Hal tersebut tertuang dalam Surat Edaran (SE) Nomor: 2748/Rek/10/SP/VII/2024 yang dialamatkan kepada seluruh pejabat struktural di lingkungan UII dan diteken oleh Fathul Wahid sendiri, Kamis (18/7/2024).
Adapun tujuan SE itu adalah menguatkan atmosfir kolegial dalam tata kelola perguruan tinggi dengan prinsip kesetaraan atau "equality".
Nama dia yang selama ini tertulis dengan gelar lengkap "Prof. Fathul Wahid, S.T., M.Sc., Ph.D." pun dia minta agar dituliskan tanpa gelar apa pun, menjadi "Fathul Wahid" saja.
Namun, menurut Fathul, apa yang tertuang dalam surat edaran itu hanya untuk dirinya seorang diri. Dia tak mewajibkan para dosen atau pejabat UII lainnya mengambil langkah serupa. Namun jika ada yang mau mengikuti langkahnya, dipersilakan.
Jangan panggil Fathul Wahid, Prof. Sebab, sudah lama ia menganggap gelar Profesor terkait dengan jabatan akademik, yang lebih punya tanggung jawab daripada "berkah".
Jabatan Profesor, jelas dia, punya amanah besar yang melekat daripada untuk kepentingan status individu.
Ia menilai sangat tidak relevan secara moral ketika apa yang menyangkut tanggung jawab akademik itu dicantumkan ke dalam berbagai surat, dokumen, bahkan kartu nama.
Fathul pun mengajak yang lainnya menjadikan hal itu sebagai gerakan kultural atau gerakan budaya (dan juga moral tentunya).
Memang, akhir-akhir ini menyeruak fenomena pejabat dan politikus mengejar gelar Profesor. Termasuk mereka yang melakukannya dengan menghalalkan segala cara. Misalnya, yang gelar S2-nya terbit terlebih dulu daripada gelar S1-nya yang terbit kemudian.
Ada sejumlah hal yang patut diduga menjadi motif atau pemicu perburuan gelar Profesor.
Pertama, motif politik. Motif ini berlaku terutama bagi para pejabat publik yang berkecimpung di dunia politik. Dengan bergelar Guru Besar maka posisi mereka sebagai pejabat publik akan kian mendapatkan legitimasi secara politik (dan moral).
Kedua, motif ekonomi. Motif ini terutama berlaku bagi mereka yang mengejar pendapatan. Maklum, tunjangan bagi Guru Besar mencapai Rp11 juta, sedangkan dosen biasa hanya Rp3-4 juta per bulan.
Ketiga, motif prestise. Motif ini terutama berlaku bagi mereka yang mengejar kehormatan secara sosial. Motif ini terkait dengan feodalisme.

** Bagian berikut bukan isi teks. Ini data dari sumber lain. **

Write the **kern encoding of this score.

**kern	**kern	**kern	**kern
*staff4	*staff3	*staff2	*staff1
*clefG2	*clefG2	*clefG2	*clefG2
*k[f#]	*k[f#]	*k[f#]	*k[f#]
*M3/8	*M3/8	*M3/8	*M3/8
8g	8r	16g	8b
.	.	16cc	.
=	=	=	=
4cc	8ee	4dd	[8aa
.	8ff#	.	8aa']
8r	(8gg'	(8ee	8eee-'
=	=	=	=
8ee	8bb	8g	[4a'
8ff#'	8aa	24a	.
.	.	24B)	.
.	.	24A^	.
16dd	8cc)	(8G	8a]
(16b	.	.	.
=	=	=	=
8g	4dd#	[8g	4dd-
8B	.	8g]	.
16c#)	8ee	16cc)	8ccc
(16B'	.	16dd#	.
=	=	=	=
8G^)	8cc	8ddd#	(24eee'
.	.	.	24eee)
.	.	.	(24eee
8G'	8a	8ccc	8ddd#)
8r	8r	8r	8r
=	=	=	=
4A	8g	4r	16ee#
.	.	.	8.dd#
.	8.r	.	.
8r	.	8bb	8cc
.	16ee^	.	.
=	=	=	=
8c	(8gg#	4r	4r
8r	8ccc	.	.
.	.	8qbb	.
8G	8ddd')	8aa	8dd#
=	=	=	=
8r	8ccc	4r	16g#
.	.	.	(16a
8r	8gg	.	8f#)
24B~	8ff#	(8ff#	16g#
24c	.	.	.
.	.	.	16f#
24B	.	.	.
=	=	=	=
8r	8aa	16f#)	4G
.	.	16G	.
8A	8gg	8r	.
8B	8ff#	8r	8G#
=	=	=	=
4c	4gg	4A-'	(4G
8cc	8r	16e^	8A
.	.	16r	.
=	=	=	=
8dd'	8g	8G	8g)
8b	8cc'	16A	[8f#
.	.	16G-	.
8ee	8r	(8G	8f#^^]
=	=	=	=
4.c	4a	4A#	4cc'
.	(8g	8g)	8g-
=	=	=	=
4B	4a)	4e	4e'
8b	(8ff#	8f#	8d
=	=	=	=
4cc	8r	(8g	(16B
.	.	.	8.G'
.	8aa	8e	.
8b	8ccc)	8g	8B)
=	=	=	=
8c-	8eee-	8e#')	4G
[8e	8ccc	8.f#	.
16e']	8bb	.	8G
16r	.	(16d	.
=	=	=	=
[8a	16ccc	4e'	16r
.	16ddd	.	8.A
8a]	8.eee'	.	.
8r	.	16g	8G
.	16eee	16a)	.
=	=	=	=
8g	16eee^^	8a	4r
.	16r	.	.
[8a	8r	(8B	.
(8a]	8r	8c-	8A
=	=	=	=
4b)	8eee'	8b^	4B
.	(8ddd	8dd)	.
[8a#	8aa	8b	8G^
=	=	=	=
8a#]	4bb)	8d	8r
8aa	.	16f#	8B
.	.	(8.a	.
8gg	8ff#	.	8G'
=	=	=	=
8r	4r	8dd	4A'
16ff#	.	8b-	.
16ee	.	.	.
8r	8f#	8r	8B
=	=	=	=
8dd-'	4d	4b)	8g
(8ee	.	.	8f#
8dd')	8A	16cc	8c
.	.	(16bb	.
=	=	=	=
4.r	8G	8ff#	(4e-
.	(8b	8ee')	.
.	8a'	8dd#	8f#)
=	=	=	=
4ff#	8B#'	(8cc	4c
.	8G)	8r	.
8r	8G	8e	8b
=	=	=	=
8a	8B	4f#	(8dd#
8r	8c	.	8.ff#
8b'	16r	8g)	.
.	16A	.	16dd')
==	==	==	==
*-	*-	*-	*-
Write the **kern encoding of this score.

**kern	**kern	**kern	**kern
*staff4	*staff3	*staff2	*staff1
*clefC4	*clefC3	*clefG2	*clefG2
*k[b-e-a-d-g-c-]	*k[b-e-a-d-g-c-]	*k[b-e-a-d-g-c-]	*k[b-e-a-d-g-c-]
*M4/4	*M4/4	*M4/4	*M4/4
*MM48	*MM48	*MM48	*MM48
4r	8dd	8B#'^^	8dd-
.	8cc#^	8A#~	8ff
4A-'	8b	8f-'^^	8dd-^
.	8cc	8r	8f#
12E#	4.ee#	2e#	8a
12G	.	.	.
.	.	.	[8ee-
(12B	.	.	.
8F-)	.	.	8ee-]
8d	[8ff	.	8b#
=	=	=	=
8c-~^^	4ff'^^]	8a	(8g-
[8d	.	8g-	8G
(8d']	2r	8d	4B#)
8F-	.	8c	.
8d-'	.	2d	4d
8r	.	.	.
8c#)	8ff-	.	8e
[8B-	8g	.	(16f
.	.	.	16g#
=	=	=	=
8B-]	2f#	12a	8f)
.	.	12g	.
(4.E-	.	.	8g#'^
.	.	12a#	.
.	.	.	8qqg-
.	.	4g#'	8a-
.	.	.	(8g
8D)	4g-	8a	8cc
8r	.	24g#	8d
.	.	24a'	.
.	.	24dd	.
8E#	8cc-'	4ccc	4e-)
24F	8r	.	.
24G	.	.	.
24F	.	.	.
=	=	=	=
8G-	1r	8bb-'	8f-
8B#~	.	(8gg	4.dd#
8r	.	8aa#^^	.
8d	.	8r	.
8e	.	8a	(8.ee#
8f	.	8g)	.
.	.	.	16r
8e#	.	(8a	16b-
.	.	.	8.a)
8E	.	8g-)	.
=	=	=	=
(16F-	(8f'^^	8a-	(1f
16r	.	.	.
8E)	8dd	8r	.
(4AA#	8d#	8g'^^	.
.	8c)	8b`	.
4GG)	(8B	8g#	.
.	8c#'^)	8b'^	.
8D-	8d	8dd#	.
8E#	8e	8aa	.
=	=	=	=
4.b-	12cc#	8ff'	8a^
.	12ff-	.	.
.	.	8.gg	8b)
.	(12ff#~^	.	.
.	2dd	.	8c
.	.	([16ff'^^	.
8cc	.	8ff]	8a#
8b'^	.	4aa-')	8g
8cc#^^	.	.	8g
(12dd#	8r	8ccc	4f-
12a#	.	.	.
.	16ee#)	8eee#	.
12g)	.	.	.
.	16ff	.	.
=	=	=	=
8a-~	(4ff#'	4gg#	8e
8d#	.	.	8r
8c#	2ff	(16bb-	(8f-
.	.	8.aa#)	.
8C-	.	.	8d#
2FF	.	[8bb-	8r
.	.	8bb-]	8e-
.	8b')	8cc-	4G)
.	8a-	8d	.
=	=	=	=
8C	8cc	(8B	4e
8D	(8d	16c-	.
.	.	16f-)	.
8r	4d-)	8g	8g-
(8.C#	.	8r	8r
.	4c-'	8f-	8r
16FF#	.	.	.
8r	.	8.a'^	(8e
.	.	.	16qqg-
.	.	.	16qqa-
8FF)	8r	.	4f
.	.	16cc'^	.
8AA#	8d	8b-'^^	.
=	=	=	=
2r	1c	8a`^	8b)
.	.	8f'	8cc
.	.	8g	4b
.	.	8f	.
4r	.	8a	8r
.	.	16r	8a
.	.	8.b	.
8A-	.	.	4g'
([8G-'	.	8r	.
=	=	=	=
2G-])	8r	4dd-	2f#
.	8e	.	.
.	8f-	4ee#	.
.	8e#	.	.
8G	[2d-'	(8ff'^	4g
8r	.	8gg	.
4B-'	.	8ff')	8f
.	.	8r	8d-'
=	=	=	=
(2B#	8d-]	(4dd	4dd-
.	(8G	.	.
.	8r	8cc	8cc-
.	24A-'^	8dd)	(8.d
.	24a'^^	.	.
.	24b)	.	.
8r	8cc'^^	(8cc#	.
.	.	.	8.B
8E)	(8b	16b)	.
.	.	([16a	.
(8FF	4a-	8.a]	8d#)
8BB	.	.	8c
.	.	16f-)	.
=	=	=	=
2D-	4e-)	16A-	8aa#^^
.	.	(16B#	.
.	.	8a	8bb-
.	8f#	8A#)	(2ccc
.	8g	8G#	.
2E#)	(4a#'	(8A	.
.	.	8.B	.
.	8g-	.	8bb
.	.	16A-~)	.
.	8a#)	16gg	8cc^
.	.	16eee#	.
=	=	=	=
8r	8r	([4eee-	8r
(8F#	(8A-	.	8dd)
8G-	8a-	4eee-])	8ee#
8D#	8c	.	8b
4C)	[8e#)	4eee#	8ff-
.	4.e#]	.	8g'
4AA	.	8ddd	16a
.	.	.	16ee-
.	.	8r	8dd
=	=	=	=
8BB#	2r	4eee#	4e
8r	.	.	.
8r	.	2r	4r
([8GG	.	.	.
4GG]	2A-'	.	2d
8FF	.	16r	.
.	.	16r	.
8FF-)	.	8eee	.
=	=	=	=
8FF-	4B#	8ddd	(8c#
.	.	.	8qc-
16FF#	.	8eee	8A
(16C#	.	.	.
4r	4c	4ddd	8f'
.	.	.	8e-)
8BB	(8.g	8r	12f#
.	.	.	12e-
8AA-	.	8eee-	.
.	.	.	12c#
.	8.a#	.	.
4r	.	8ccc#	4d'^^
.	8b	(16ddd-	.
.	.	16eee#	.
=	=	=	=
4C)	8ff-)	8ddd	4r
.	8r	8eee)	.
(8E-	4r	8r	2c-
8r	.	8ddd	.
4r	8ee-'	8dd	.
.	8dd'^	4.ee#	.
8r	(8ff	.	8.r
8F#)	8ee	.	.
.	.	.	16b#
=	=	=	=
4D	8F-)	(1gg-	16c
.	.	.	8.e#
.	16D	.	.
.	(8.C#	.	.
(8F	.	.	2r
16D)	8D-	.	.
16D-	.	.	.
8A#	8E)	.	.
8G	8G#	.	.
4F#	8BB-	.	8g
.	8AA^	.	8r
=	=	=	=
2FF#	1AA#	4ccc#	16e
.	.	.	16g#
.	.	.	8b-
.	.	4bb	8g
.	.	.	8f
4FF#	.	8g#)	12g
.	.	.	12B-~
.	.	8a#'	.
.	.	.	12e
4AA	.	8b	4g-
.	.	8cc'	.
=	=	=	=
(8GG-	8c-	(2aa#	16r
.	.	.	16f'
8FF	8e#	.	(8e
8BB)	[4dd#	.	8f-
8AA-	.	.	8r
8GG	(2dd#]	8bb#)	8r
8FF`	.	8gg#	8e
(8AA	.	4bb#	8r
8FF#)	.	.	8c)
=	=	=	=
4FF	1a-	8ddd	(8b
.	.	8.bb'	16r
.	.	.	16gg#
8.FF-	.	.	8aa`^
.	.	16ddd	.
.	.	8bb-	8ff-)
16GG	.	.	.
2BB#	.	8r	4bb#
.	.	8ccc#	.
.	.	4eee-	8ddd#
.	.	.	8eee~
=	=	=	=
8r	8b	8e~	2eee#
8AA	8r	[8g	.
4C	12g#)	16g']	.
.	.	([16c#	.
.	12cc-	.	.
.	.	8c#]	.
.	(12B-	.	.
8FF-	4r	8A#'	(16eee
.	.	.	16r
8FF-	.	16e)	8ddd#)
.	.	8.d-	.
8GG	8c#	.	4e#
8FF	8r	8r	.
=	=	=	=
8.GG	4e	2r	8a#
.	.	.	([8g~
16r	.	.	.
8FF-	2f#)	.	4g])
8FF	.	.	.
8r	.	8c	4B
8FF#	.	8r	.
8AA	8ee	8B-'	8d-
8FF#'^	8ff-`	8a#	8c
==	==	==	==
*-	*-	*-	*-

Motif ini berlaku pula bagi mereka yang mengalami krisis identitas. Gelar Guru Besar menjadi identitas baru bagi mereka. Dengan identitas baru tersebut mereka lebih percaya diri.
Maka marak pulalah perburuan gelar doktor sebagai batu loncatan untuk meraih gelar Profesor. Pun gelar doktor honoris causa demi sebuah prestise.
Tapi tidak bagi Fathul Wahid. Baginya, gelar Profesor hanya atribut belaka. Artifisial saja. Tidak substantif. Tidak esensial.
Apalah arti sebuah nama. Apalah arti sebuah gelar.
"What's in a name? That which we call a rose by any other name would smell as sweet," kata William Shakespeare (1564-1616), pujangga terbesar Inggris, yang artinya kurang lebih, “Apalah arti sebuah nama? Andaikata kita memberikan nama lain untuk bunga mawar, ia tetap akan berbau wangi.”